Transcribed page contents
= = = = =
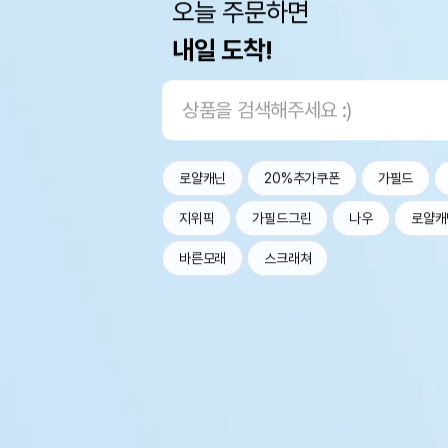
오늘 주문하면
내일 도착!
로얄캐닌
20%추가쿠폰
가필드
지위픽
가필드그린
나우
로얄캐
바른모래
스크래쳐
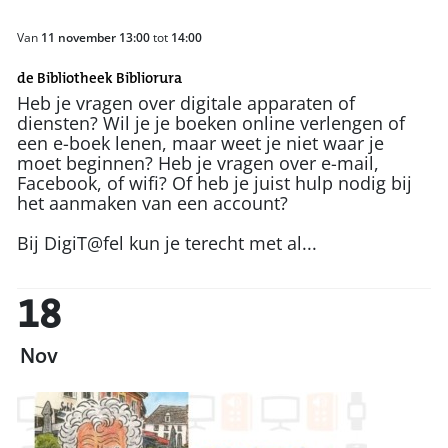
Van
11 november 13:00
tot
14:00
de Bibliotheek Bibliorura
Heb je vragen over digitale apparaten of
diensten? Wil je je boeken online verlengen of
een e-boek lenen, maar weet je niet waar je
moet beginnen? Heb je vragen over e-mail,
Facebook, of wifi? Of heb je juist hulp nodig bij
het aanmaken van een account?
Bij DigiT@fel kun je terecht met al...
18
Nov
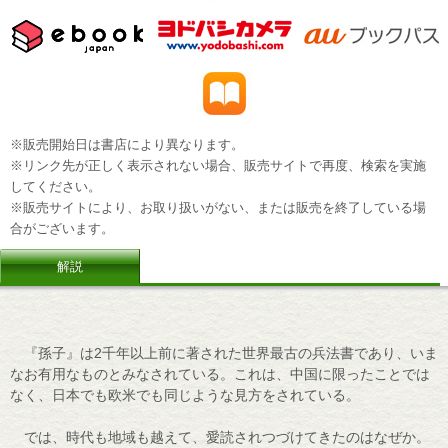
※販売開始日は書店により異なります。
※リンク先が正しく表示されない場合、販売サイトで再度、検索を実施
してください。
※販売サイトにより、お取り扱いがない、または販売を終了している場
合がございます。
解説
『孫子』は2千年以上前に著された世界最古の兵法書であり、いま
なお有用なものとみなされている。これは、中国に限ったことでは
なく、日本でも欧米でも同じような見方をされている。
では、時代も地域も越えて、愛読されつづけてきたのはなぜか。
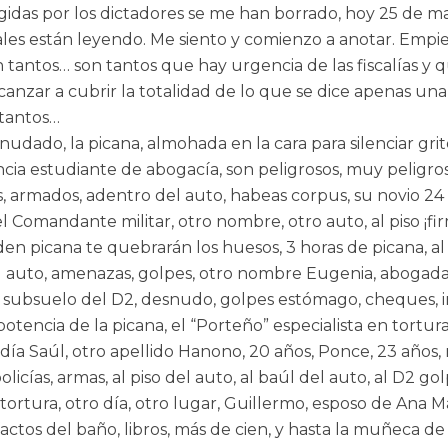
egidas por los dictadores se me han borrado, hoy 25 de m
ales están leyendo. Me siento y comienzo a anotar. Empi
 tantos… son tantos que hay urgencia de las fiscalías y 
anzar a cubrir la totalidad de lo que se dice apenas una
 tantos…
dado, la picana, almohada en la cara para silenciar grito
cia estudiante de abogacía, son peligrosos, muy peligros
es, armados, adentro del auto, habeas corpus, su novio 24
l Comandante militar, otro nombre, otro auto, al piso ¡fi
en picana te quebrarán los huesos, 3 horas de picana, al 
del auto, amenazas, golpes, otro nombre Eugenia, abogad
 al subsuelo del D2, desnudo, golpes estómago, cheques, in
encia de la picana, el “Porteño” especialista en tortur
día Saúl, otro apellido Hanono, 20 años, Ponce, 23 años, 
licías, armas, al piso del auto, al baúl del auto, al D2 gol
, tortura, otro día, otro lugar, Guillermo, esposo de Ana M
actos del baño, libros, más de cien, y hasta la muñeca de 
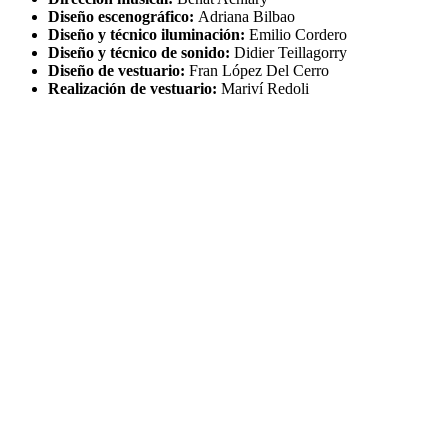
Diseño escenográfico:
Adriana Bilbao
Diseño y técnico iluminación:
Emilio Cordero
Diseño y técnico de sonido:
Didier Teillagorry
Diseño de vestuario:
Fran López Del Cerro
Realización de vestuario:
Mariví Redoli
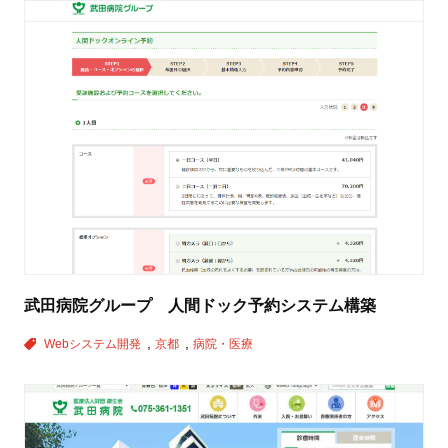
武田病院グループ 人間ドック予約システム構築
Webシステム開発
京都
病院・医療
= = = = =
_Exercise brief_: With pictures excluded, the data must be transcribed in full and to the letter.

_Solution for this problem_:
오늘 주문하면
내일 도착!
로얄캐닌
20%추가쿠폰
가필드
지위픽
가필드그린
나우
로얄캐
바른모래
스크래쳐
Van
11 november 13:00
tot
14:00
de Bibliotheek Bibliorura
Heb je vragen over digitale apparaten of
diensten? Wil je je boeken online verlengen of
een e-boek lenen, maar weet je niet waar je
moet beginnen? Heb je vragen over e-mail,
Facebook, of wifi? Of heb je juist hulp nodig bij
het aanmaken van een account?
Bij DigiT@fel kun je terecht met al...
18
Nov
※販売開始日は書店により異なります。
※リンク先が正しく表示されない場合、販売サイトで再度、検索を実施
してください。
※販売サイトにより、お取り扱いがない、または販売を終了している場
合がございます。
解説
『孫子』は2千年以上前に著された世界最古の兵法書であり、いま
なお有用なものとみなされている。これは、中国に限ったことでは
なく、日本でも欧米でも同じような見方をされている。
では、時代も地域も越えて、愛読されつづけてきたのはなぜか。
egidas por los dictadores se me han borrado, hoy 25 de m
ales están leyendo. Me siento y comienzo a anotar. Empi
 tantos… son tantos que hay urgencia de las fiscalías y 
anzar a cubrir la totalidad de lo que se dice apenas una
 tantos…
dado, la picana, almohada en la cara para silenciar grito
cia estudiante de abogacía, son peligrosos, muy peligros
es, armados, adentro del auto, habeas corpus, su novio 24
l Comandante militar, otro nombre, otro auto, al piso ¡fi
en picana te quebrarán los huesos, 3 horas de picana, al 
del auto, amenazas, golpes, otro nombre Eugenia, abogad
 al subsuelo del D2, desnudo, golpes estómago, cheques, in
encia de la picana, el “Porteño” especialista en tortur
día Saúl, otro apellido Hanono, 20 años, Ponce, 23 años, 
licías, armas, al piso del auto, al baúl del auto, al D2 gol
, tortura, otro día, otro lugar, Guillermo, esposo de Ana M
actos del baño, libros, más de cien, y hasta la muñeca de 
Diseño escenográfico:
Adriana Bilbao
Diseño y técnico iluminación:
Emilio Cordero
Diseño y técnico de sonido:
Didier Teillagorry
Diseño de vestuario:
Fran López Del Cerro
Realización de vestuario:
Mariví Redoli
武田病院グループ 人間ドック予約システム構築
Webシステム開発
京都
病院・医療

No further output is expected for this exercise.